In the Scrapy Shell I've tried:
>>> fetch('https://www.theregister.com/security/headlines.atom')
resulting in response
2020-11-07 09:34:47 [scrapy.core.engine] DEBUG: Crawled (200) <GET https://www.theregister.com/security/headlines.atom> (referer: None)
The response has a body that can be viewed, see a snippet below (I only selected the first couple of lines)

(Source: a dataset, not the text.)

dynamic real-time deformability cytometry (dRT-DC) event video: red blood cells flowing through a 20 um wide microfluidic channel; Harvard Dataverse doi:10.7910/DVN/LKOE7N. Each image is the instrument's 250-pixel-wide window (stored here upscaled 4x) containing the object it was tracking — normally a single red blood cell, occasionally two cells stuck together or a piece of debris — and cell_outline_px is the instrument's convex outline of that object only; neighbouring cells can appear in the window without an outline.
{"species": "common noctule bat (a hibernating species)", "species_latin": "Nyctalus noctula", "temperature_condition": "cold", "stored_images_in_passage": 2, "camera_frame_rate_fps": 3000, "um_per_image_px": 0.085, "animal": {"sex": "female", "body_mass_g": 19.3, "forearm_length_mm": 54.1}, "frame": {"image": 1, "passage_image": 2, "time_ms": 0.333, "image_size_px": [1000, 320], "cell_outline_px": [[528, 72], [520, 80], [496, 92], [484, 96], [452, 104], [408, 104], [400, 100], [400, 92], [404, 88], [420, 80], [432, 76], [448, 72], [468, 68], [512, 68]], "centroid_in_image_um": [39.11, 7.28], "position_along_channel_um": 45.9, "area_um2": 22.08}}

<?xml version="1.0" encoding="UTF-8"?>
<feed xmlns="http://www.w3.org/2005/Atom" xml:lang="en">
<title>The Register - Security</title>
<link rel="self" type="application/atom+xml" href="https://www.theregister.com/security/headlines.atom"/>
<link rel="alternate" type="text/html" href="https://www.theregister.com/security/"/>
<rights>Copyright © 2020, Situation Publishing</rights>
<name>Team Register</name>
<email>[email protected]</email>
<subtitle>Biting the hand that feeds IT — Enterprise Technology News and Analysis</subtitle>
<name>Thomas Claburn</name>
<link rel="alternate" type="text/html" href="https://go.theregister.com/feed/www.theregister.com/2020/11/06/android_encryption_certs/"/>
<title type="html">Let's Encrypt warns about a third of Android devices will from next year stumble over sites that use its certs</title>
<summary type="html" xml:base="https://www.theregister.com/"><h4>Expiration of cross-signed root certificates spells trouble for pre-7.1.1 kit... unless they're using Firefox</h4> <p>Let's Encrypt, a Certificate Authority (CA) that puts the "S" in "HTTPS" for about <a target="_blank" rel="nofollow" href="https://letsencrypt.org/stats/">220m domains</a>, has issued a warning to users of older Android devices that their web surfing may get choppy next year.…</p> <p><!--#include virtual='/data_centre/_whitepaper_textlinks_top.html' --></p></summary>
Why can I not parse any data with the regular Xpath method? I've tried:
>>> response.xpath('entry')
>>> response.xpath('/entry')
>>> response.xpath('//entry')
>>> response.xpath('.//entry')
>>> response.xpath('entry/text()')
>>> response.xpath('/entry/text()')
>>> response.xpath('//entry/text()')
>>> response.xpath('.//entry/text()')
All with no luck. Also the other xml-tags, like title, link, author I cannot extract.